16.1       Assignment and other dealings.

(a)        J Medler may at any time assign, transfer, mortgage, charge, subcontract or deal in any other manner with all or any of its rights or obligations under the Contract.

(b)        The Customer may not assign, transfer, mortgage, charge, subcontract, declare a trust over or deal in any other manner with any or all of its rights or obligations under the Contract without the prior written consent of J Medler.

16.2       Entire agreement.

(a)        This Contract constitutes the entire agreement between the parties and supersedes and extinguishes all previous agreements, promises, assurances, warranties, representations and understandings between them, whether written or oral, relating to its subject matter.

(b)        Each party agrees that it shall have no remedies in respect of any statement, representation, assurance or warranty (whether made innocently or negligently) that is not set out in this agreement. Each party agrees that it shall have no claim for innocent or negligent misrepresentation or negligent misstatement based on any statement in this agreement.

16.3       Variation. No variation of this Contract shall be effective unless it is in writing and signed by the parties (or their authorised representatives).

16.4       Waiver. No failure or delay by a party to exercise any right or remedy provided under the Contract or by law shall constitute a waiver of that or any other right or remedy, nor shall it prevent or restrict the further exercise of that or any other right or remedy. No single or partial exercise of such right or remedy shall prevent or restrict the further exercise of that or any other right or remedy.

16.5       Severance. If any provision or part-provision of the Contract is or becomes invalid, illegal or unenforceable, it shall be deemed modified to the minimum extent necessary to make it valid, legal and enforceable. If such modification is not possible, the relevant provision or part-provision shall be deemed deleted. Any modification to or deletion of a provision or part-provision under this clause shall not affect the validity and enforceability of the rest of the Contract.

16.6       Notices.

(a)        Any notice or other communication given to a party under or in connection with the Contract shall be in writing, addressed to that party at its registered office (if it is a company) or its principal place of business (in any other case) or such other address as that party may have specified to the other party in writing in accordance with this clause, and shall be delivered personally, sent by pre-paid first class post or other next working day delivery service, commercial courier, or email.

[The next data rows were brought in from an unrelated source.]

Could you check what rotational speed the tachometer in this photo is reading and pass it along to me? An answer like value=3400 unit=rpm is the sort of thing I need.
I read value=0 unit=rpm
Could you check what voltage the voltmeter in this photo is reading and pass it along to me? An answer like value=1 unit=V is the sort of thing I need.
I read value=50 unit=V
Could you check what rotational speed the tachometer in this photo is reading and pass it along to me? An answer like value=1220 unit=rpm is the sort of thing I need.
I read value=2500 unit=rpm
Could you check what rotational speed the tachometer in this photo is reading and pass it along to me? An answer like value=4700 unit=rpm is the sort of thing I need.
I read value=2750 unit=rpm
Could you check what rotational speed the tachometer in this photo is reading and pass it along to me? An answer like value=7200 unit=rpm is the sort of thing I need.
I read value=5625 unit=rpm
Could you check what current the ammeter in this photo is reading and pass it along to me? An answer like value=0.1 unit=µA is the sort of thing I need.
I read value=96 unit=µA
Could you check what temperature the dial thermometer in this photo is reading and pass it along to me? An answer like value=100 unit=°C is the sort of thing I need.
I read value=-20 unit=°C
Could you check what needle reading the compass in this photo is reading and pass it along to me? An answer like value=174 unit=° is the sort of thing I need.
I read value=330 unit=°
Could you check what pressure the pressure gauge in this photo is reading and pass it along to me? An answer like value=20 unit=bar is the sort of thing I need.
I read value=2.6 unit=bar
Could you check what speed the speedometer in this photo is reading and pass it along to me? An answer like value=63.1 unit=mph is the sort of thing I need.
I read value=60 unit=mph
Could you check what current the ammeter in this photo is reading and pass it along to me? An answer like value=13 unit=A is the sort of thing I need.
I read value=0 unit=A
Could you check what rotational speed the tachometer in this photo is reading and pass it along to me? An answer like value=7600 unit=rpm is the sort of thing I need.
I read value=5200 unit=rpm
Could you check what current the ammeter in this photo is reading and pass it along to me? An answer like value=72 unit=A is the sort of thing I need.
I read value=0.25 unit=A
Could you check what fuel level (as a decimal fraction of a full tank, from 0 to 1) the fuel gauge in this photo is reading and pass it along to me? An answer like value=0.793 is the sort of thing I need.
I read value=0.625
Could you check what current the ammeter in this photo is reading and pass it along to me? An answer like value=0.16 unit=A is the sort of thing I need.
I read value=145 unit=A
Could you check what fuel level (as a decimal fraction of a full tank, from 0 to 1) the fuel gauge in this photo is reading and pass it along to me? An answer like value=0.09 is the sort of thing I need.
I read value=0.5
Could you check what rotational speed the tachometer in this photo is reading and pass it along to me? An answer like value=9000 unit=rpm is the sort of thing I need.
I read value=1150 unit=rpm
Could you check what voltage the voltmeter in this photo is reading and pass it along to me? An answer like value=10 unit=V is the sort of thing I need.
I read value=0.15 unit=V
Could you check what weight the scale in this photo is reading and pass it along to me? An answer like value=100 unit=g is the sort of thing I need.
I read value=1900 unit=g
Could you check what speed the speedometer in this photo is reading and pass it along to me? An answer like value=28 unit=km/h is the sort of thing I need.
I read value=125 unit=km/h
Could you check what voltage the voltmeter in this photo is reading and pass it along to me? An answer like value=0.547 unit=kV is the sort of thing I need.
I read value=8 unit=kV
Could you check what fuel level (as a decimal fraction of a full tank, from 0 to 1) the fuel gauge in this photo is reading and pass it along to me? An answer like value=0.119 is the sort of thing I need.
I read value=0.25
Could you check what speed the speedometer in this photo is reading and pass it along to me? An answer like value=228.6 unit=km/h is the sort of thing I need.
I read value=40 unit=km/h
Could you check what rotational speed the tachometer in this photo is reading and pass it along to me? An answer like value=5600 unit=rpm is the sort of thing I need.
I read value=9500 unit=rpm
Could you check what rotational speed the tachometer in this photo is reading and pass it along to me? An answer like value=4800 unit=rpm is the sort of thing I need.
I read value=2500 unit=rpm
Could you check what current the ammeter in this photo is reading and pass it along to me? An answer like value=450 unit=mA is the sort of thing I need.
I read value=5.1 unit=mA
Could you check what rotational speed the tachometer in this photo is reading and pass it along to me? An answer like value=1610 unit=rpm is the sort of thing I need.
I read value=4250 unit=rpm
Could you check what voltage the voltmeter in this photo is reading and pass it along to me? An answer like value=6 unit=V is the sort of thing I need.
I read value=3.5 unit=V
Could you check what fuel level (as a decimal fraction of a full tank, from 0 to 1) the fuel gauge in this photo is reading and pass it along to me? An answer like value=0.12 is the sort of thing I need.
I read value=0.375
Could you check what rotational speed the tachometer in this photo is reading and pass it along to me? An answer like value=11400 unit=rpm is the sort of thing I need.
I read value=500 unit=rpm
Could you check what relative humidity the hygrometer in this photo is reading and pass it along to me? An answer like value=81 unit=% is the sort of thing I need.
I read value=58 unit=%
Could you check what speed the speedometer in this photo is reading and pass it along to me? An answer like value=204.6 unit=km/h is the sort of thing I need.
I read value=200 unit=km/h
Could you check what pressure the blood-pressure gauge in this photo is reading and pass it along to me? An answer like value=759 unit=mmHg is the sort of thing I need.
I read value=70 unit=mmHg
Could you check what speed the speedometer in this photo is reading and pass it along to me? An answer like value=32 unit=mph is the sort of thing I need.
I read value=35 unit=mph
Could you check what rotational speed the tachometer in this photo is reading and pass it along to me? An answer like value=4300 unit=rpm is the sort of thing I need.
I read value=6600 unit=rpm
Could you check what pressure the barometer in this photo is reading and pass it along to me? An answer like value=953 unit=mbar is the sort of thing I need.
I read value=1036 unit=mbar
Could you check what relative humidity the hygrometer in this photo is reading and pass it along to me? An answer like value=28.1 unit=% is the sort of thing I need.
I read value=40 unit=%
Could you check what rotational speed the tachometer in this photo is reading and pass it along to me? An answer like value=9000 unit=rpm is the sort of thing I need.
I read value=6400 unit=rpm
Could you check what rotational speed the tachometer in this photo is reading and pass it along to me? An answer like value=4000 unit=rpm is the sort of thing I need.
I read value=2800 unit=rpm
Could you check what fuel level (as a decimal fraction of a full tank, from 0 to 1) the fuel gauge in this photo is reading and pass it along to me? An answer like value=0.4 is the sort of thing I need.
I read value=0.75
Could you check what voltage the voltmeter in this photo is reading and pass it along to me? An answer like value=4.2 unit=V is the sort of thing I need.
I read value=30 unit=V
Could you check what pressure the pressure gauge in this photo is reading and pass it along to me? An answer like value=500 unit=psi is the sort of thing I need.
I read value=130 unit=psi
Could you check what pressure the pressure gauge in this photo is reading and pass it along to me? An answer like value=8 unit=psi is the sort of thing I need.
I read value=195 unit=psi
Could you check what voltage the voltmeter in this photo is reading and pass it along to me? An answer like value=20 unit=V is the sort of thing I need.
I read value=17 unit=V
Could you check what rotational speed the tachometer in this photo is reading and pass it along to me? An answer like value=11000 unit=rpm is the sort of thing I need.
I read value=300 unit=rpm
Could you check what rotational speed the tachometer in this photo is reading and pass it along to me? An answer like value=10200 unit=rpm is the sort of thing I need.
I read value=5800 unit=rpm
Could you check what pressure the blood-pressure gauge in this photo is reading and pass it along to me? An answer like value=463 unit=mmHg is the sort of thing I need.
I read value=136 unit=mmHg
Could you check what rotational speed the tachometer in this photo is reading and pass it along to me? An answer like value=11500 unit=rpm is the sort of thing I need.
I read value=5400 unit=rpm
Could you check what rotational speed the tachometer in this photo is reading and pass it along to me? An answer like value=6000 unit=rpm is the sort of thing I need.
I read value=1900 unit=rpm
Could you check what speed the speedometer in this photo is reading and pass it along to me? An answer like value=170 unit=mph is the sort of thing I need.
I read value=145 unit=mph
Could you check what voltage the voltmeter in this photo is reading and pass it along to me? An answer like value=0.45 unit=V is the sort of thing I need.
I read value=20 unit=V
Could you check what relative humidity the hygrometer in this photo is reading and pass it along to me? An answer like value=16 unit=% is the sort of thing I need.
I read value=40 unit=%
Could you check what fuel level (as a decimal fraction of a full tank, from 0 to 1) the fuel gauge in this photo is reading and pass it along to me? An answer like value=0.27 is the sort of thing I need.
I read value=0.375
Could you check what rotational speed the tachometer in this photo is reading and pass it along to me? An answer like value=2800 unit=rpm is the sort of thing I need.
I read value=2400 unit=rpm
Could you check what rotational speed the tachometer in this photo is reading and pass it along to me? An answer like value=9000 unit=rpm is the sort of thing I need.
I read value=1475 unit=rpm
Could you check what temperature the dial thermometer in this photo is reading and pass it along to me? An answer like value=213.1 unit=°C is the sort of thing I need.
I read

(b)        A notice or other communication shall be deemed to have been received: if delivered personally, when left at the address referred to in clause 16.6(a); if sent by pre-paid first class post or other next working day delivery service, at 9.00 am on the second Business Day after posting; if delivered by commercial courier, on the date and at the time that the courier’s delivery receipt is signed; or, if sent by email, one Business Day after transmission.

(c)        The provisions of this clause shall not apply to the service of any proceedings or other documents in any legal action.

16.7       Third party rights. No one other than a party to this Contract and their permitted assignees shall have any right to enforce any of its terms.

16.8       Governing law. The Contract, and any dispute or claim (including non-contractual disputes or claims) arising out of or in connection with it or its subject matter or formation, shall be governed by and construed in accordance with the law of England and Wales.

16.9       Jurisdiction. Each party irrevocably agrees that the courts of England and Wales shall have exclusive jurisdiction to settle any dispute or claim (including non-contractual disputes or claims) arising out of or in connection with this Contract or its subject matter or formation.